++++ The records ++++

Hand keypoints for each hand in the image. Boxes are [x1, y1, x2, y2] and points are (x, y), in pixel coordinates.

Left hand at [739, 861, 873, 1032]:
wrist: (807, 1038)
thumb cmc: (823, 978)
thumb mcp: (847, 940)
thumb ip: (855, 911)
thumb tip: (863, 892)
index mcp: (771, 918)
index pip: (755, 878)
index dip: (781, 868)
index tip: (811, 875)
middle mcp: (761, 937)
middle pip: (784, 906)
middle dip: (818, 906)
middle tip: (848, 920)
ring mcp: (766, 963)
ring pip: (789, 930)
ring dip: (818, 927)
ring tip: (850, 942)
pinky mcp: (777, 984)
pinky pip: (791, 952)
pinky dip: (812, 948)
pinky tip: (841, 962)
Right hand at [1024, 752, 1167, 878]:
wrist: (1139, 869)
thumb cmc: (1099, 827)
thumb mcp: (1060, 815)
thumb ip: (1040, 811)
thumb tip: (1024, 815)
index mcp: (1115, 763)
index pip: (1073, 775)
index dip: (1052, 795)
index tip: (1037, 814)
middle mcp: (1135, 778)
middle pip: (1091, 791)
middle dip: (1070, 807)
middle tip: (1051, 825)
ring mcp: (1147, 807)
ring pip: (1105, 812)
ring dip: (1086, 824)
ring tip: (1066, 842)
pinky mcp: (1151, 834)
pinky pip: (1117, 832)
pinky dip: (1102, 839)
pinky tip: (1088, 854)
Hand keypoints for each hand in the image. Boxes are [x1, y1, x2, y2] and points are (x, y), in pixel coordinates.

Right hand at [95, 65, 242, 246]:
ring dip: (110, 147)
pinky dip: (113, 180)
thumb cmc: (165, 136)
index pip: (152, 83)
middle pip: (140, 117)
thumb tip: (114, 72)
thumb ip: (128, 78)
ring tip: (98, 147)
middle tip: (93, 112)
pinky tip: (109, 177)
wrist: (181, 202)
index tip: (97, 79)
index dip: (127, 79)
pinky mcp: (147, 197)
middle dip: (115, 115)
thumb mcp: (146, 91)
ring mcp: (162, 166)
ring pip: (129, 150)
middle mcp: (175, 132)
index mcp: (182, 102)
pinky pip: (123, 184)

++++

Task objective: Return, exactly as written, only those lines that run from the one with "index pip: (1073, 775)" to the last line of the data, both of those lines included.

Written reply:
index pip: (1073, 775)
index dip: (1052, 795)
index tip: (1037, 814)
middle mcp: (1135, 778)
middle pip: (1091, 791)
middle dip: (1070, 807)
middle tip: (1051, 825)
ring mcp: (1147, 807)
ring pip: (1105, 812)
ring dip: (1086, 824)
ring tip: (1066, 842)
pinky mcp: (1151, 834)
pinky pip: (1117, 832)
pinky dip: (1102, 839)
pinky tip: (1088, 854)
Hand keypoints for each hand in the image. Boxes are [x1, y1, x2, y2] and points are (x, y), in pixel coordinates.

Right hand at [95, 65, 242, 246]:
ring dip: (110, 147)
pinky dip: (113, 180)
thumb cmc: (165, 136)
index pip: (152, 83)
middle pip: (140, 117)
thumb tip: (114, 72)
thumb ip: (128, 78)
ring tip: (98, 147)
middle tip: (93, 112)
pinky tip: (109, 177)
wrist: (181, 202)
index tip: (97, 79)
index dip: (127, 79)
pinky mcp: (147, 197)
middle dip: (115, 115)
thumb mcp: (146, 91)
ring mcp: (162, 166)
ring pip: (129, 150)
middle mcp: (175, 132)
index mcp: (182, 102)
pinky pip: (123, 184)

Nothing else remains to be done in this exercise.